Задание 1: Перепишите из записей без изменений строки, начиная со строки с «no special equipment» и до строки с «cucumber preservation recipe!» включительно.

В пятницу, 6 мая 1994 года, более чем через сто лет мечтаний, фантастических прожектов, запоротых начинаний, энтузиазма и паранойи, состоялось официальное открытие тоннеля под Ла-Маншем — таким образом, впервые после ледникового периода, между Британией и Францией установилась постоянная связь, и самый страшный кошмар Бувара стал явью. Однако ж мало кто разбегался в ужасе, когда королева и президент Миттеран торжественно разрезали ленточку перед Тоннелем — дважды, чтобы уж на этот-то раз наверняка, после стольких лет. Первый раз они провели эту церемонию на полустанке Кокель на окраине Кале, где низкая облачность помешала воздушному параду; и затем, после освежающего завтрака из морепродуктов, на платформе Черитон, что около Фолкстоуна. В Кокель был приятный символический момент, когда два огромных Европоезда, один из Лондона, другой из Парижа, в каждом — по главе государства, медленно сошлись у платформы, так близко, будто в щечку поцеловались. Затем президент Миттеран, как принимающая сторона, первым выскочил из своего вагона на перрон, где и ожидал, пока спустятся британские высокопоставленные лица: ее величество в ярком костюме цвета фуксии (чудовищно дисгармонирующем с ковровой дорожкой цвета разваренной свеклы), Джон Мэйджор (чудовищно дисгармонирующий с нынешним мнением избирателей) и баронесса Тэтчер (чудовищно дисгармонирующая с самой идеей европейского содружества).

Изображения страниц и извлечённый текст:
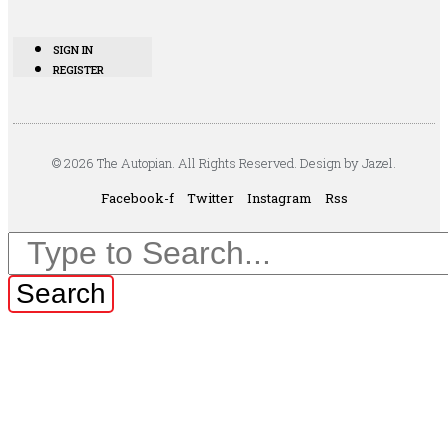
SIGN IN
REGISTER
© 2026 The Autopian. All Rights Reserved. Design by Jazel.
Facebook-f
Twitter
Instagram
Rss
Search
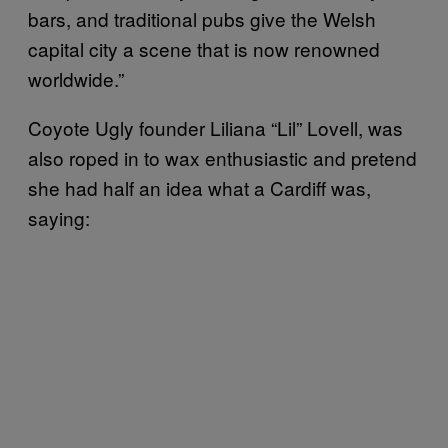
bars, and traditional pubs give the Welsh
capital city a scene that is now renowned
worldwide.”
Coyote Ugly founder Liliana “Lil” Lovell, was
also roped in to wax enthusiastic and pretend
she had half an idea what a Cardiff was,
saying:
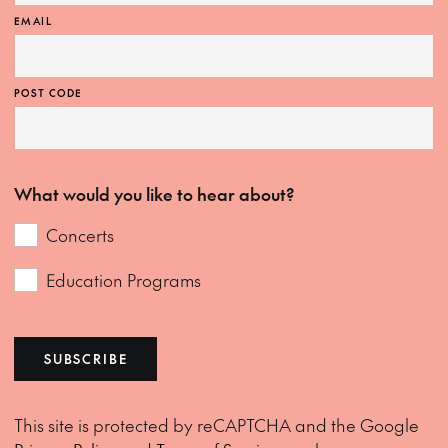
EMAIL
POST CODE
What would you like to hear about?
Concerts
Education Programs
SUBSCRIBE
This site is protected by reCAPTCHA and the Google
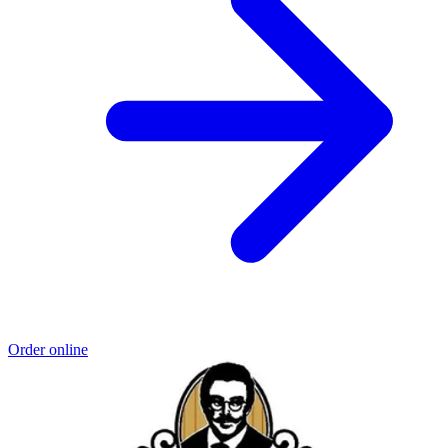
Order online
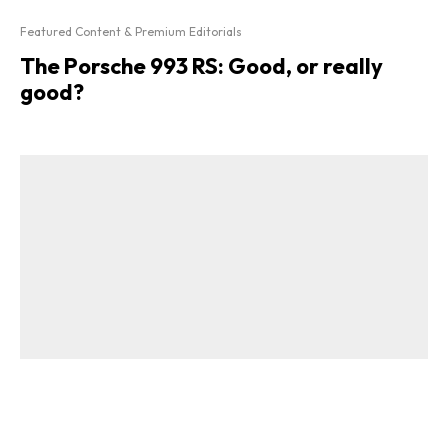
Featured Content & Premium Editorials
The Porsche 993 RS: Good, or really
good?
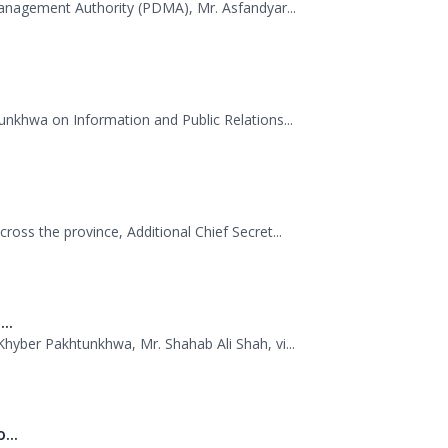
.
Management Authority (PDMA), Mr. Asfandyar...
unkhwa on Information and Public Relations...
oss the province, Additional Chief Secret...
..
hyber Pakhtunkhwa, Mr. Shahab Ali Shah, vi...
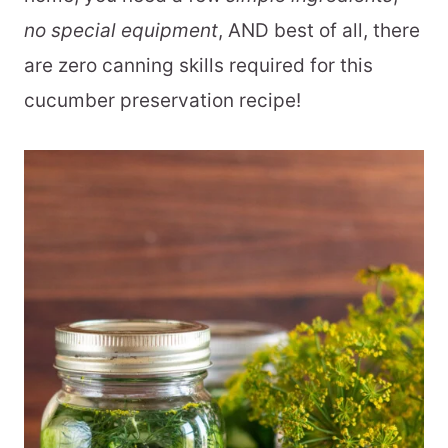
no special equipment
, AND best of all, there
are zero canning skills required for this
cucumber preservation recipe!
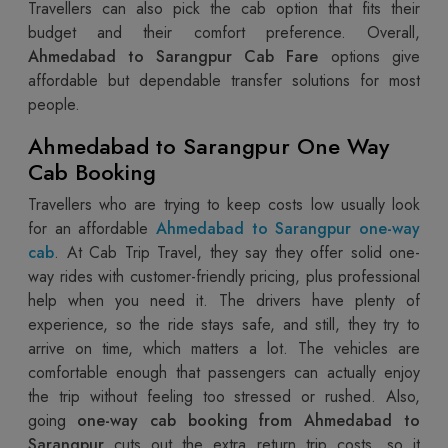
Travellers can also pick the cab option that fits their
budget and their comfort preference. Overall,
Ahmedabad to Sarangpur Cab Fare
options give
affordable but dependable transfer solutions for most
people.
Ahmedabad to Sarangpur One Way
Cab Booking
Travellers who are trying to keep costs low usually look
for an affordable
Ahmedabad to Sarangpur one-way
cab
. At Cab Trip Travel, they say they offer solid one-
way rides with customer-friendly pricing, plus professional
help when you need it. The drivers have plenty of
experience, so the ride stays safe, and still, they try to
arrive on time, which matters a lot. The vehicles are
comfortable enough that passengers can actually enjoy
the trip without feeling too stressed or rushed. Also,
going
one-way cab booking from Ahmedabad to
Sarangpur
cuts out the extra return trip costs, so it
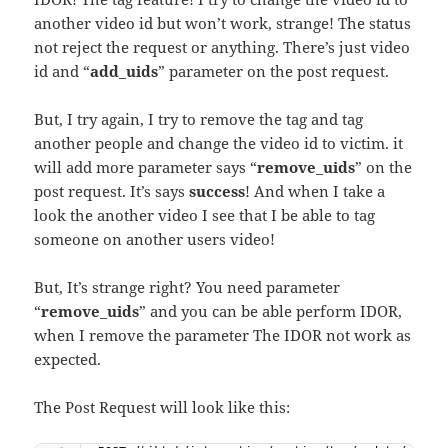
another video id but won’t work, strange! The status
not reject the request or anything. There’s just video
id and “
add_uids
” parameter on the post request.
But, I try again, I try to remove the tag and tag
another people and change the video id to victim. it
will add more parameter says “
remove_uids
” on the
post request. It’s says
success
! And when I take a
look the another video I see that I be able to tag
someone on another users video!
But, It’s strange right? You need parameter
“
remove_uids
” and you can be able perform IDOR,
when I remove the parameter The IDOR not work as
expected.
The Post Request will look like this:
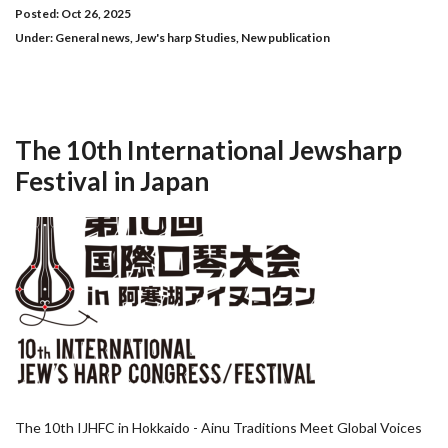
Posted: Oct 26, 2025
Under:
General news
,
Jew's harp Studies
,
New publication
The 10th International Jewsharp
Festival in Japan
The 10th IJHFC in Hokkaido - Ainu Traditions Meet Global Voices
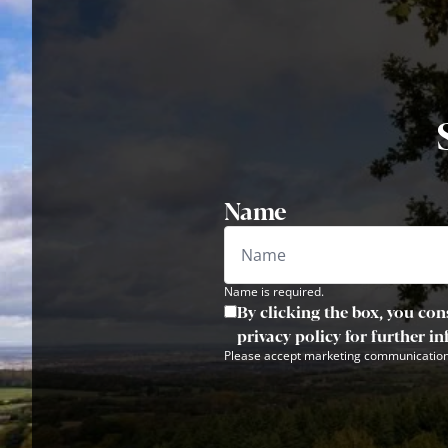
Name
Name is required.
By clicking the box, you con
privacy policy for further i
Please accept marketing communication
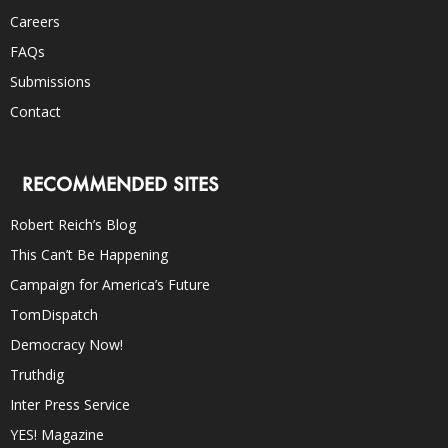
Careers
FAQs
Submissions
Contact
RECOMMENDED SITES
Robert Reich’s Blog
This Can’t Be Happening
Campaign for America’s Future
TomDispatch
Democracy Now!
Truthdig
Inter Press Service
YES! Magazine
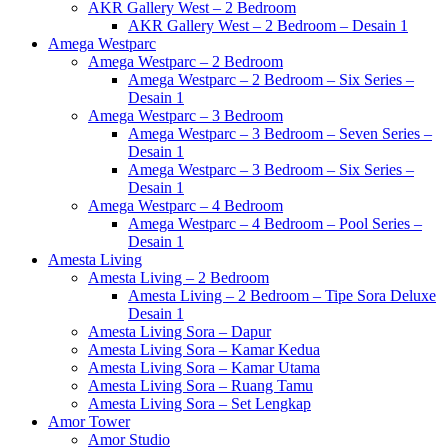
AKR Gallery West – 2 Bedroom
AKR Gallery West – 2 Bedroom – Desain 1
Amega Westparc
Amega Westparc – 2 Bedroom
Amega Westparc – 2 Bedroom – Six Series –
Desain 1
Amega Westparc – 3 Bedroom
Amega Westparc – 3 Bedroom – Seven Series –
Desain 1
Amega Westparc – 3 Bedroom – Six Series –
Desain 1
Amega Westparc – 4 Bedroom
Amega Westparc – 4 Bedroom – Pool Series –
Desain 1
Amesta Living
Amesta Living – 2 Bedroom
Amesta Living – 2 Bedroom – Tipe Sora Deluxe
Desain 1
Amesta Living Sora – Dapur
Amesta Living Sora – Kamar Kedua
Amesta Living Sora – Kamar Utama
Amesta Living Sora – Ruang Tamu
Amesta Living Sora – Set Lengkap
Amor Tower
Amor Studio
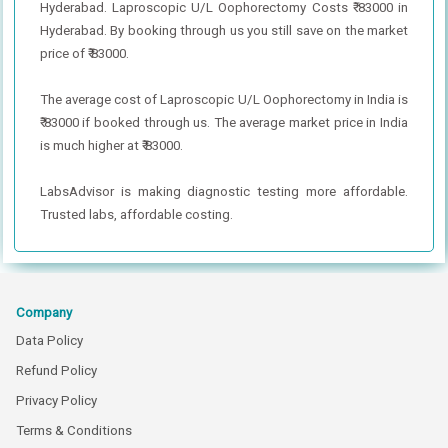
Hyderabad. Laproscopic U/L Oophorectomy Costs ₹ 83000 in
Hyderabad. By booking through us you still save on the market
price of ₹ 83000.
The average cost of Laproscopic U/L Oophorectomy in India is
₹ 83000 if booked through us. The average market price in India
is much higher at ₹ 83000.
LabsAdvisor is making diagnostic testing more affordable.
Trusted labs, affordable costing.
Company
Data Policy
Refund Policy
Privacy Policy
Terms & Conditions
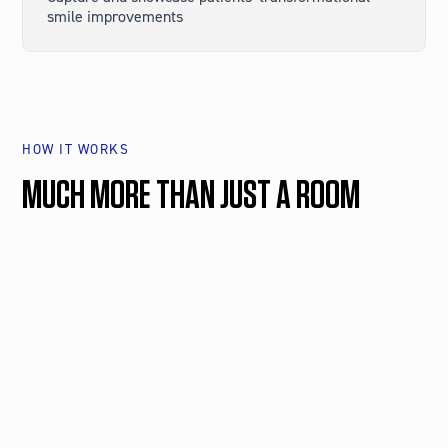
smile improvements
HOW IT WORKS
MUCH MORE THAN JUST A ROOM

Задание 2: Где, судя по тексту об открытии тоннеля под Ла-Маншем, королева и президент Миттеран впервые разрезали ленточку?

Ответ 1:
no special equipment
, AND best of all, there
are zero canning skills required for this
cucumber preservation recipe!

Ответ 2: На полустанке Кокель на окраине Кале.